> WORK INSTRUCTIONS: In the forum thread about plugs for a light hanger, list every store or site that martinshaver says he has already tried.

> TEXT PROVIDED:
# 1/2" plugs for ADA style hanger



## martinshaver (Nov 25, 2011)

I made an ADA style light hanger a few years back and used some plastic plugs for the ends of the 1/2" conduit and for the life of me, I cannot remember where I purchased them from. I want to make another set for my larger tank but now i just need to figure out where I got them from.

Has anyone seen these before?

I have attached a pic close up as well as the stand and hangers. Hope you all enjoy.


----------



## gklaw (May 31, 2010)

May be these will work.

Cane Caps - Lee Valley Tools

Checked HomeDepot? They do carry metal plug to cap knock outs in electrical boxes as well. Why not check that out when you pick up the conduits. PM Roberto Luongo (not out Canuck goalie), he is looking for someone to make a couple for him.


----------



## martinshaver (Nov 25, 2011)

Looking for something that pushes inside the conduit. I have tried Rona. Home depot and lee valley. No luck. 

I could make some for him but I live in Saskatoon haha. Shipping wouldn't be that cheap


----------



## gklaw (May 31, 2010)

Buurrrrrrr. I can feel the chill.

"metal plug to cap knock outs in electrical boxes"

They are chrome plated and may just snap inside the pipe. I do have a source but you likely have to order at least 500 to make the minimum order.

Ebay:

plastic hole plug | eBay

BTW, very nicely done


----------



## martinshaver (Nov 25, 2011)

I tried eBay earlier. Guess I entered the wrong criteria for searching. 

Thanks!


----------

> EXTRACTED DATA:
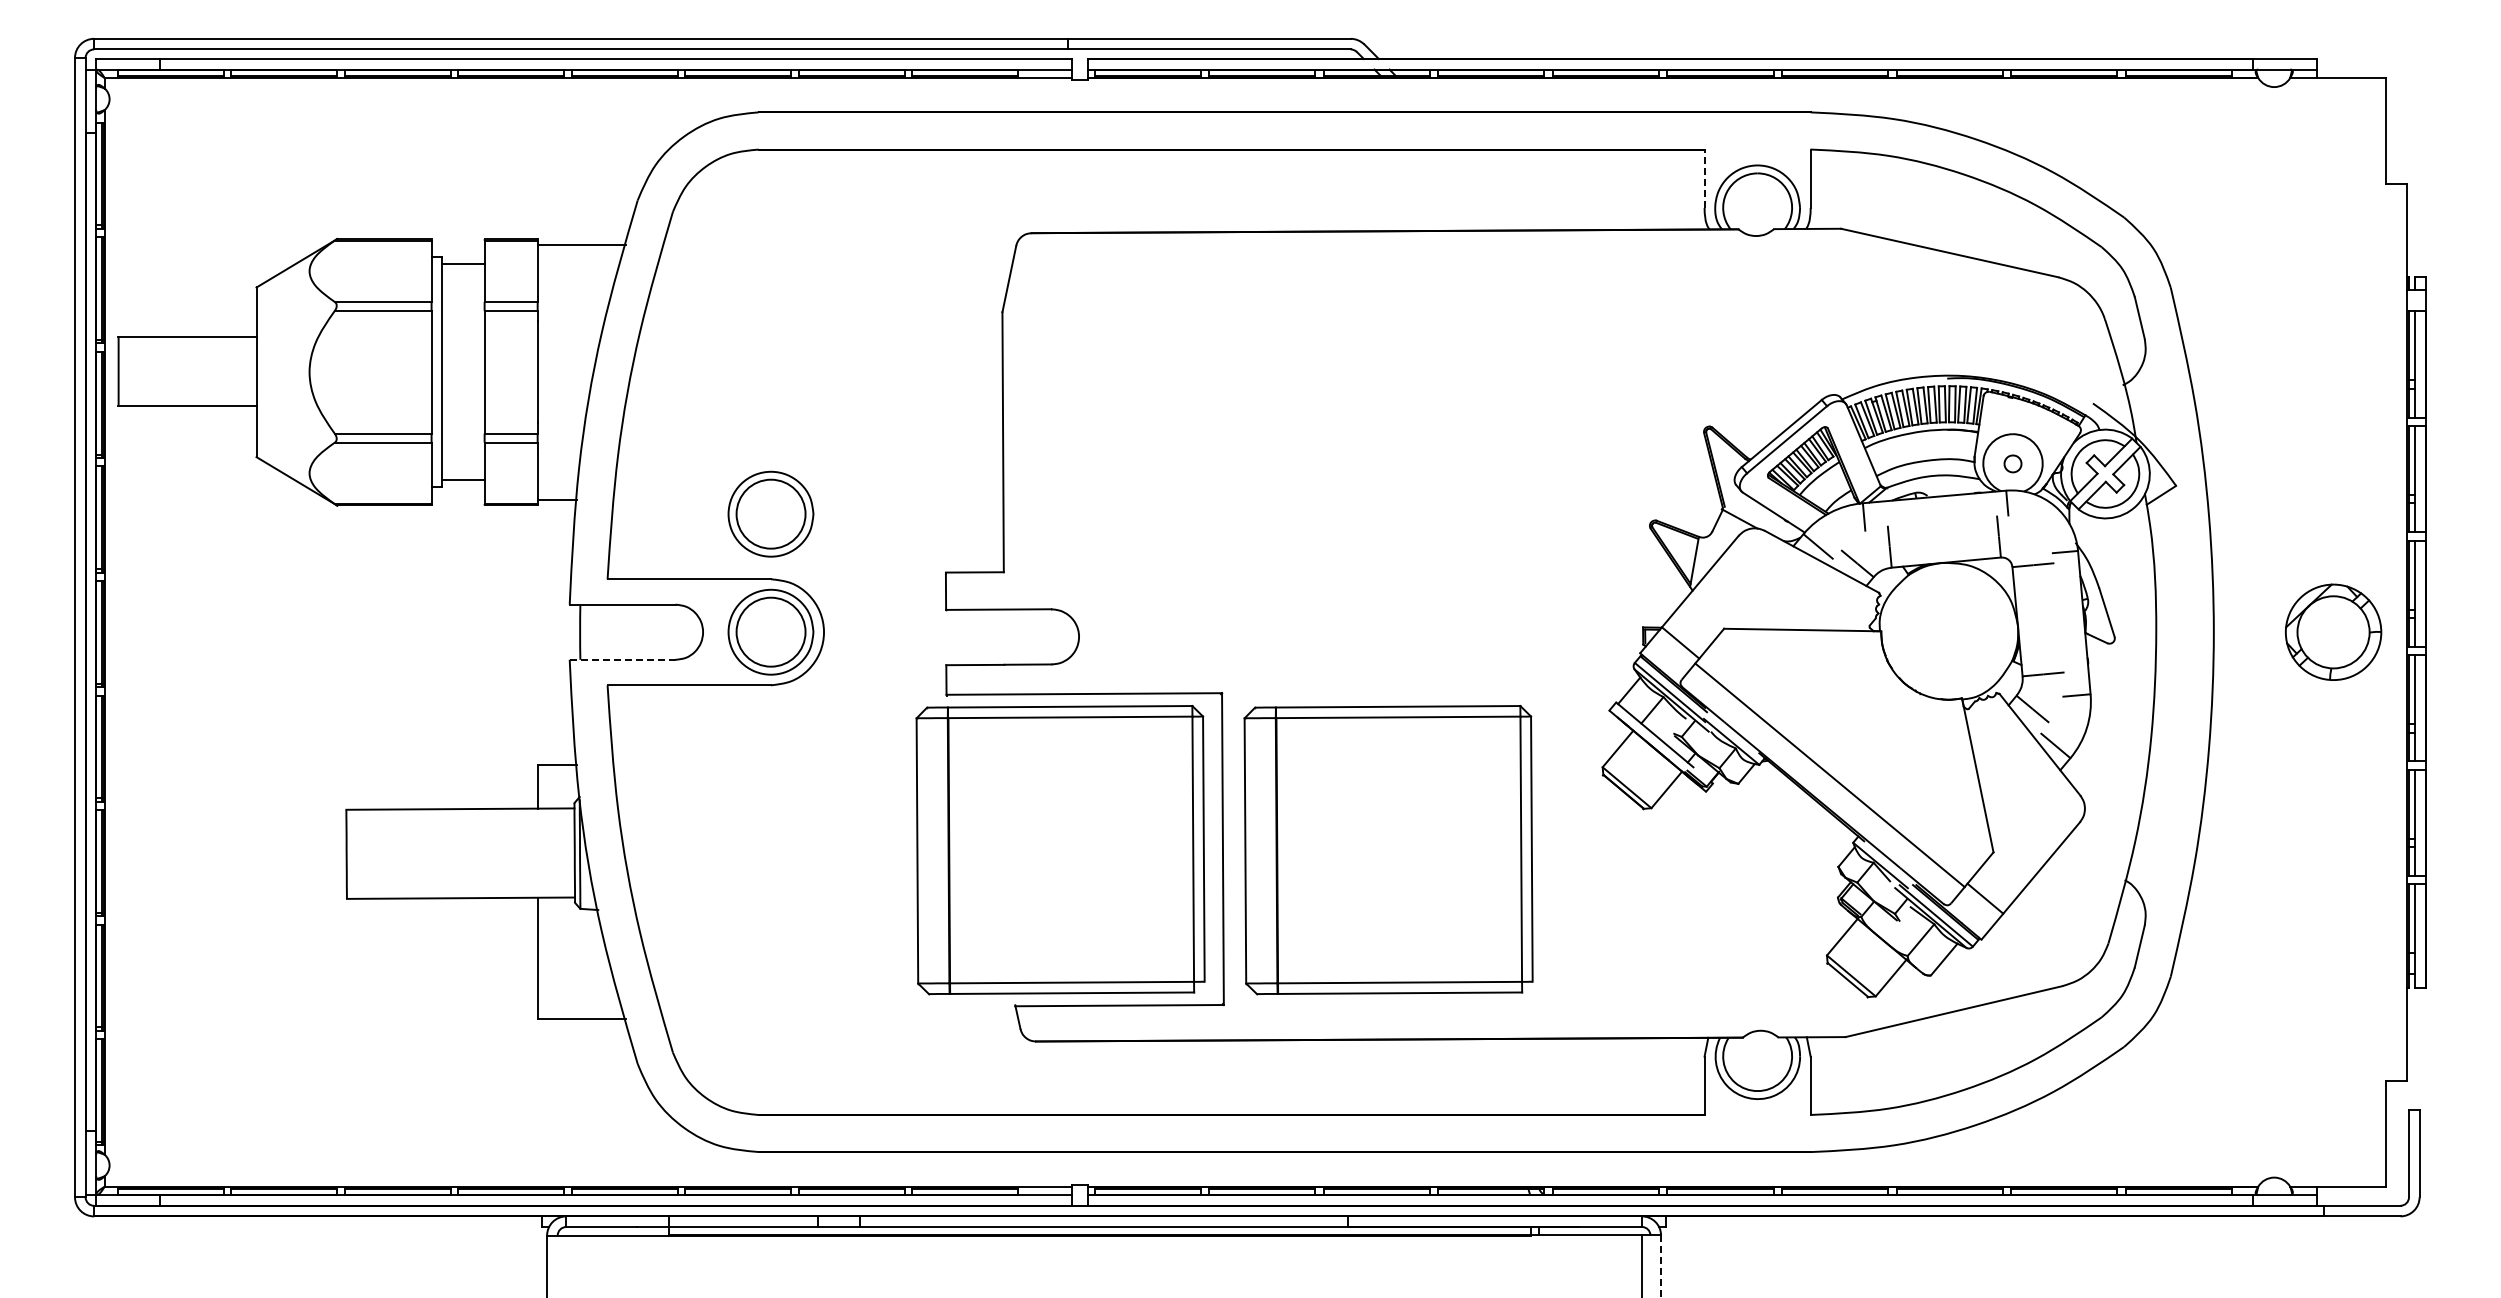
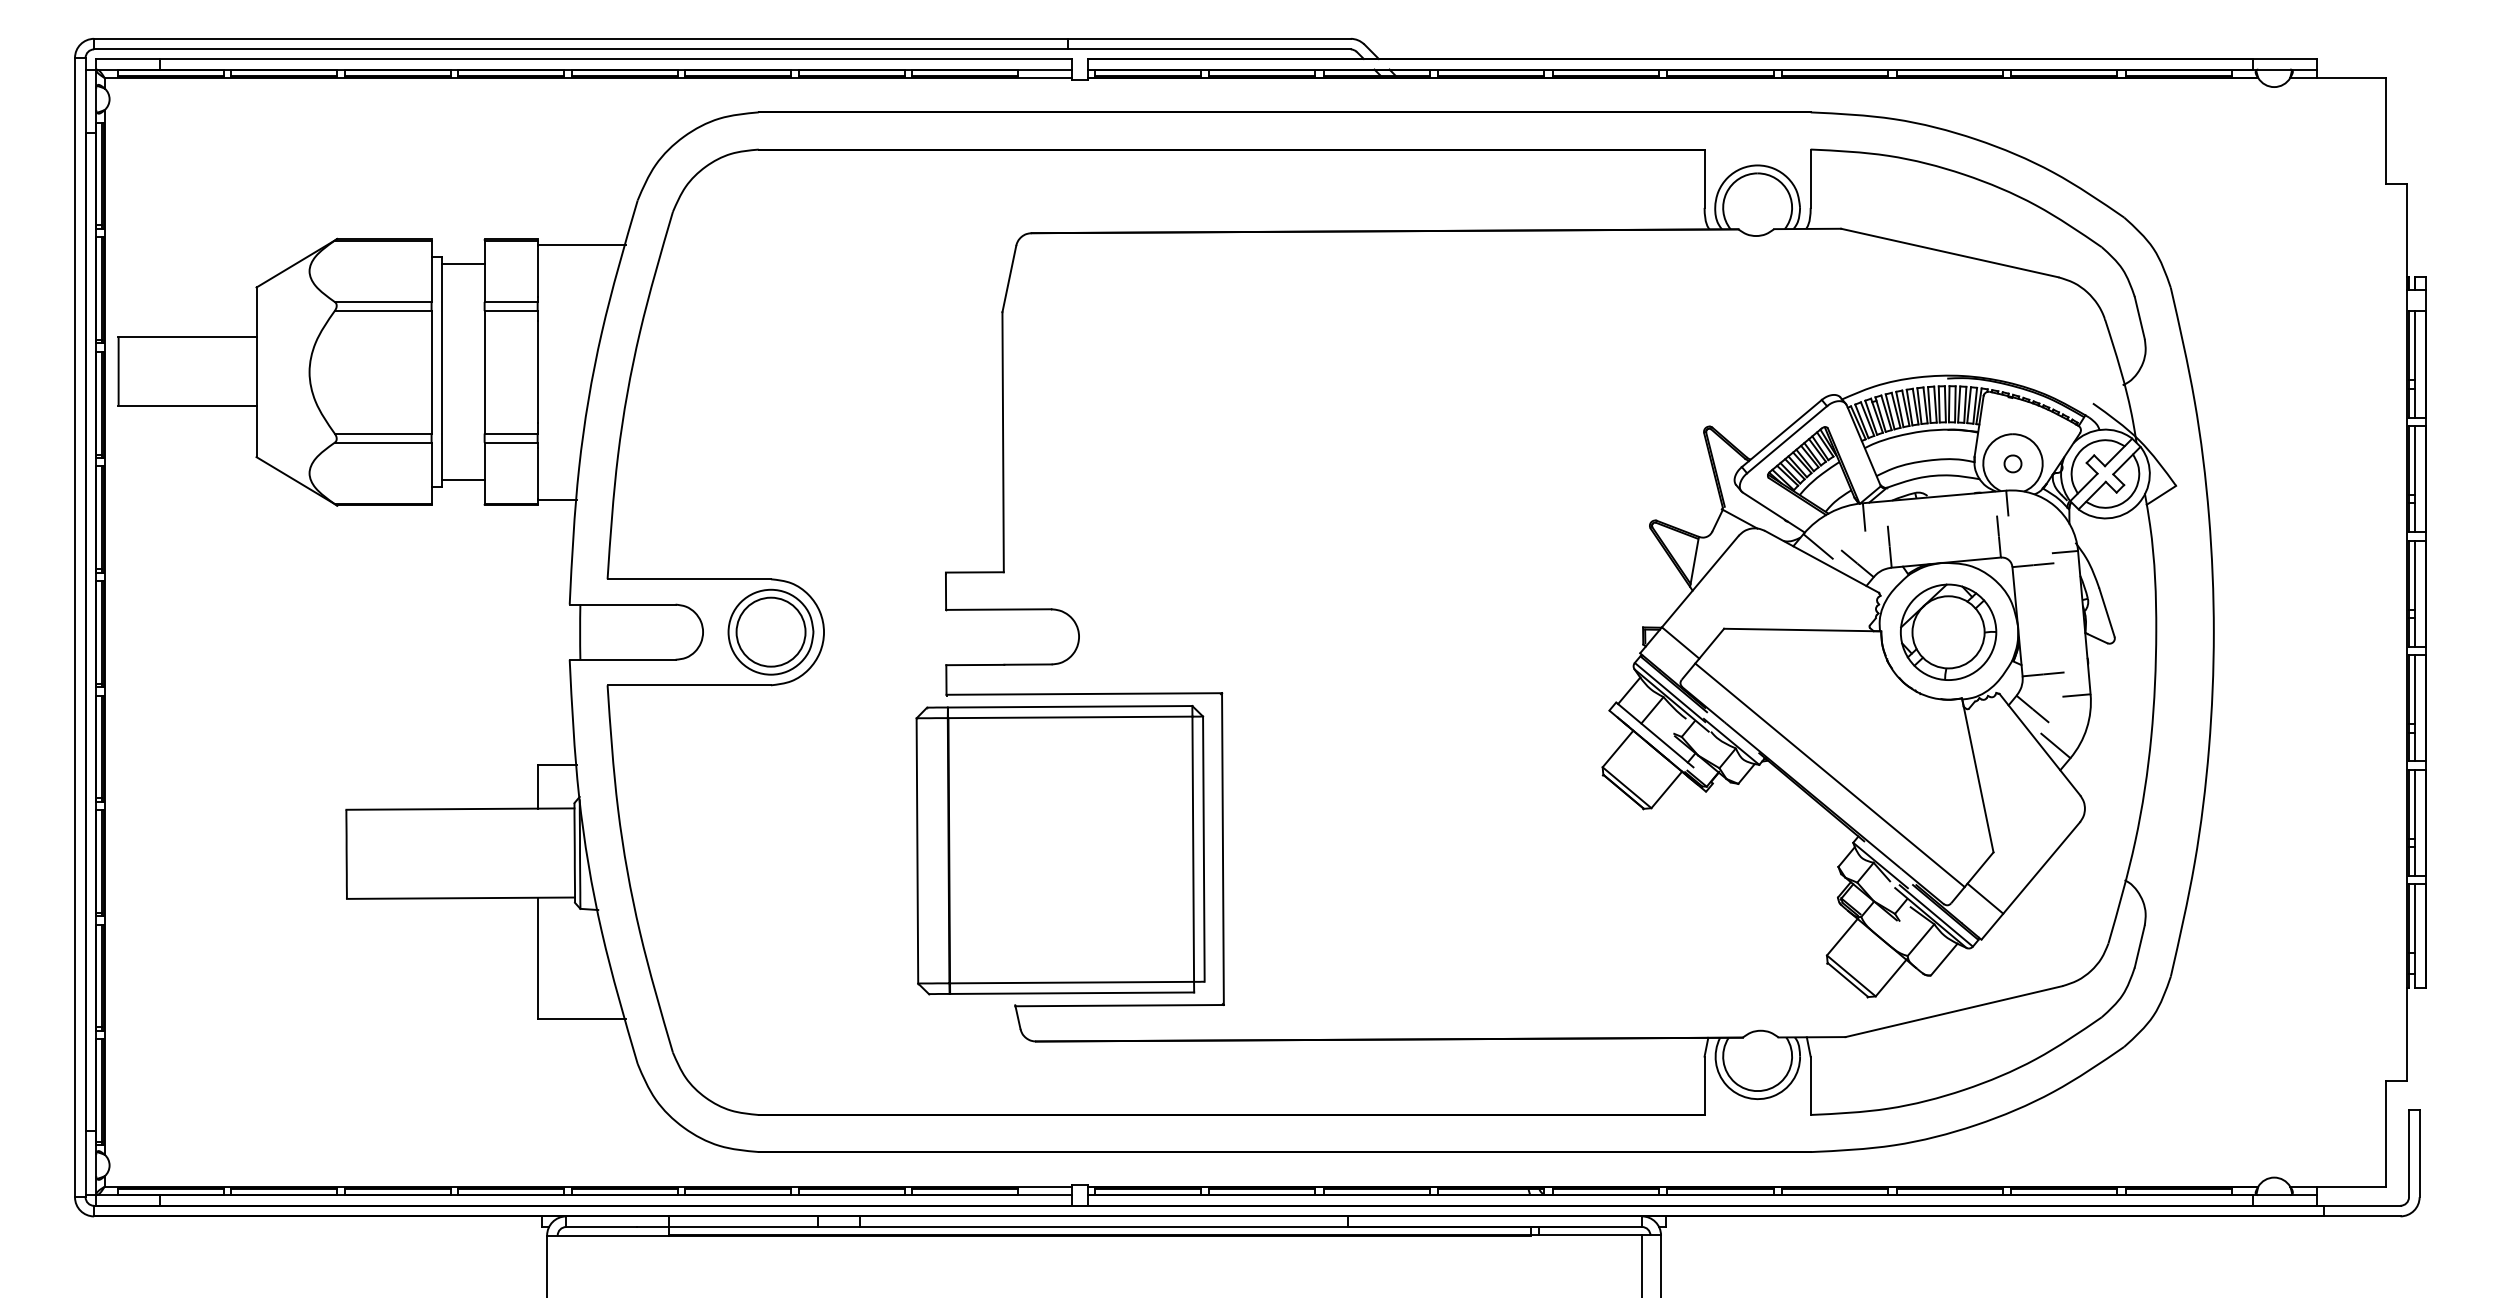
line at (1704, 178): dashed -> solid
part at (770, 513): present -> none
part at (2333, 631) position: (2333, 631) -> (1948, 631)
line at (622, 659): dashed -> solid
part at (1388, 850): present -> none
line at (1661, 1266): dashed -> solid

> COMPLETED EXERCISE:
- Rona
- Home Depot
- Lee Valley
- eBay